My wife Cat and I got married twenty-nine years ago today.
We got married on a Sunday. But today is Monday.
Can you imagine getting married on a Monday? What a total way to tell the world that you expect your marriage to be something you just drag your butt out of bed every morning to do. Something for which you must at least show up. Something that you know is just the first of what seems like an infinite number of days of sheer work?
Wait. Clearly Monday is the day to get married. But people usually get married on a Sunday, right? But what’s the core message there? “What the heck, we’re already in church”? “Hey, as long as we’re wearing our nice clothes”?
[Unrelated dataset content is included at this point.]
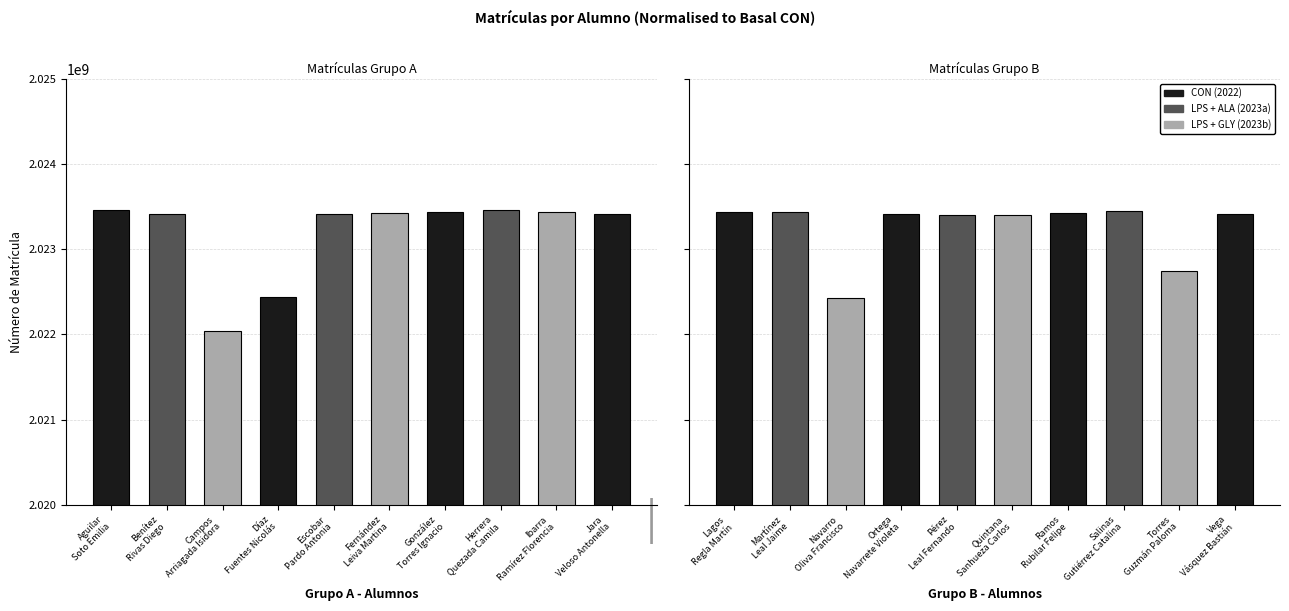

What is the sum of all values?

40464508023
Wait—people usually get married on Saturday, don’t they? Not Sunday. Saturday!
So that makes sense.
I know mucho Mexicans get married on Saturday. A block from our house is a gorgeous little park, and every Saturday at least one Mexican wedding party shows up there in a rented limo or two, so the bride and groom and all their Best Peeps can pose for pictures in their wedding finery. It’s just the greatest thing to see. Cat and I always hold hands, and wax sentimental as we watch the shy and beaming bride, the embarrassed, proud groom. Both of whom always look like they’re about twelve.
Carried away by the moment, Cat and I always end up approaching the wedding party. “So where’s the reception?” we ask. “Can we go?” And then I always have occasion to recall my days working in warehouses with nothing but Mexican co-workers, and all the Spanish swear words I learned.
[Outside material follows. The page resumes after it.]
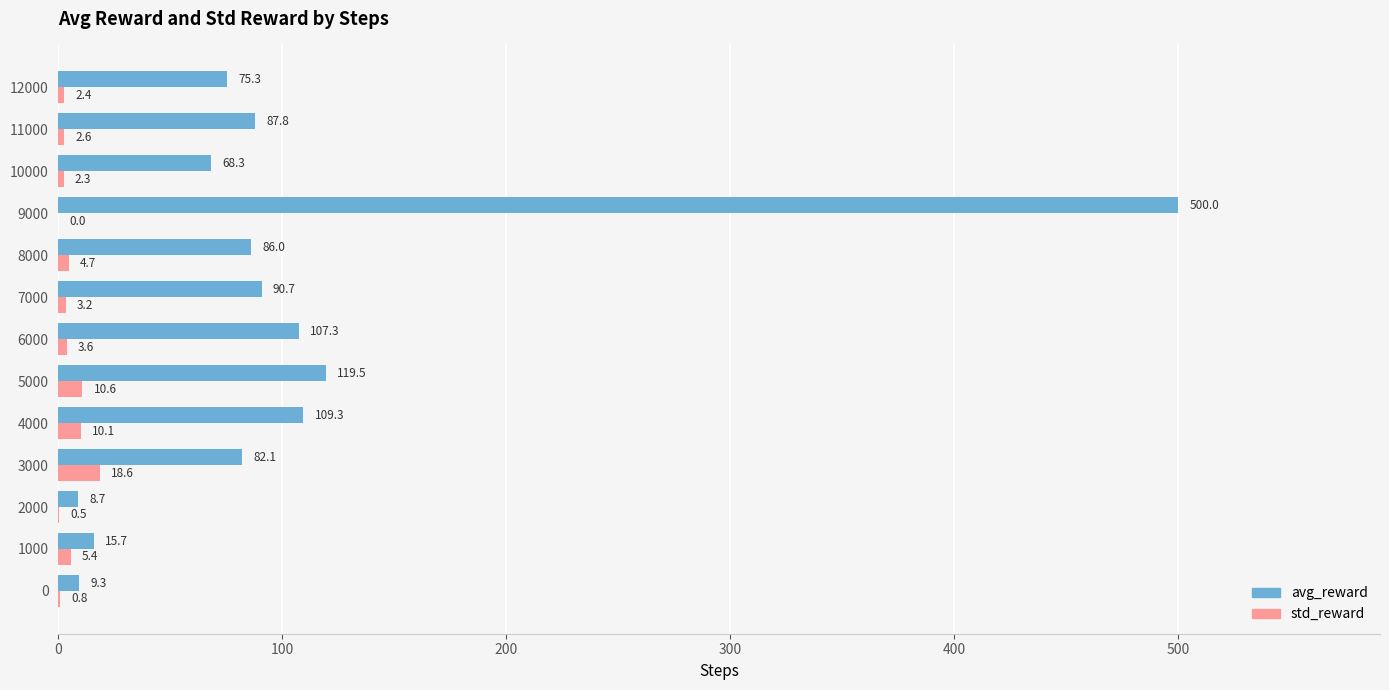

Which category has the highest value across all series?

9000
Cat and I got married in a public park. We looked into getting married in a church. But every pastor with whom we met seemed a lot more interested in turning us into Christians than they did in helping us bind our lives together. We were deeply pleased when we finally met the man whom we both immediately felt was the ideal person to officiate at our wedding: a kind and thoughtful Christian pastor named Ken. Ken, who was gay, was also a successful part-time model. So much, in fact, did Ken look like a Ken doll, that on the day of our wedding three of the women with whom I worked (in a book warehouse) completely hit on him. And so it was that, on the day I was betrothed, I had the once-in-a-lifetime legitimate opportunity to three times say the words, “Would you please stop hitting on our pastor?”
On August 16, 1981, as the sun was breaking through the early morning mist, Cat and I got married in the Shakespeare Garden in Golden Gate park. Everything for our wedding was donated to us by friends: Cat’s gown, the garland she wore in her hair, her bouquet, the photographer, the food at the reception, the venue of the reception. Cat and I were not exactly wealthy. On the day we were married we had nothing, except everything we needed.